Available page segmentation parameters are:

-d, --text-direction
 Sets principal text direction. Valid values are horizontal-tb, vertical-lr, and vertical-rl.
-s, –script-detect / -n, –no-script-detect
Enables/Disables script detection on segmenter output.
--scale FLOAT TODO
-m, --maxcolseps
 Maximum number of columns in the input document. Set to 0 for uni-column layouts.
-b, –black_colseps / -w, –white_colseps
Switch to black column separators.

Model repository

There is a semi-curated repository of freely licensed recognition models that can be accessed from the command line using a few subcommands. For evaluating a series of models it is also possible to just clone the repository using the normal git client.

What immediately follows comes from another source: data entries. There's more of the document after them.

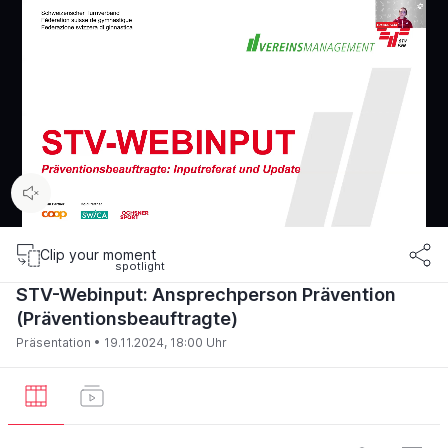
00:15
/
85:33
Clip your moment
STV-Webinput: Ansprechperson Prävention
(Präventionsbeauftragte)
Präsentation •
19.11.2024, 18:00 Uhr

The list subcommand retrieves a list of all models available and prints them including some additional information (identifier, type, and a short description):

$ kraken list
Retrieving model list   ✓
default (pyrnn) - A converted version of en-default.pyrnn.gz
toy (clstm) - A toy model trained on 400 lines of the UW3 data set.

To access more detailed information the show subcommand may be used:

$ kraken show toy
name: toy.clstm

A toy model trained on 400 lines of the UW3 data set.

author: Benjamin Kiessling (mittagessen@l.unchti.me)
http://kraken.re

If a suitable model has been decided upon it can be retrieved using the get subcommand:

$ kraken get toy
Retrieving model        ✓

Models will be placed in $XDG_BASE_DIR and can be accessed using their name as shown by the show command, e.g.:

$ kraken -i ... ... ocr -m toy

Additions and updates to existing models are always welcome! Just open a pull request or write an email.

Recognition

Recognition requires a grey-scale or binarized image, a page segmentation for that image, and a pyrnn or protobuf model. In particular there is no requirement to use the page segmentation algorithm contained in the segment subcommand or the binarization provided by kraken.

Multi-script recognition is possible by supplying a script-annotated segmentation and a mapping between scripts and models:

$ kraken -i ... ... ocr -m Grek:porson.clstm -m Latn:antiqua.clstm

All polytonic Greek text portions will be recognized using the porson.clstm model while Latin text will be fed into the antiqua.clstm model. It is possible to define a fallback model that other text will be fed to:

$ kraken -i ... ... ocr -m ... -m ... -m default:porson.clstm

Because script detection is not 100% reliable and sometimes single characters are misclassified, the main text should usually be recognized using the default model and secondary scripts explicitly assigned other models.

The ocr subcommand is able to serialize the recognition results either as plain text (default), as hOCR, or into ALTO containing additional metadata such as bounding boxes and confidences:

$ kraken -i ... ... ocr -t # text output
$ kraken -i ... ... ocr -h # hOCR output
$ kraken -i ... ... ocr -a # ALTO output

hOCR output is slightly different from hOCR files produced by ocropus. Each ocr_line span contains not only the bounding box of the line but also character boxes (x_bboxes attribute) indicating the coordinates of each character. In each line alternating sequences of alphanumeric and non-alphanumeric (in the unicode sense) characters are put into ocrx_word spans. Both have bounding boxes as attributes and the recognition confidence for each character in the x_conf attribute.

Paragraph detection has been removed as it was deemed to be unduly dependent on certain typographic features which may not be valid for your input.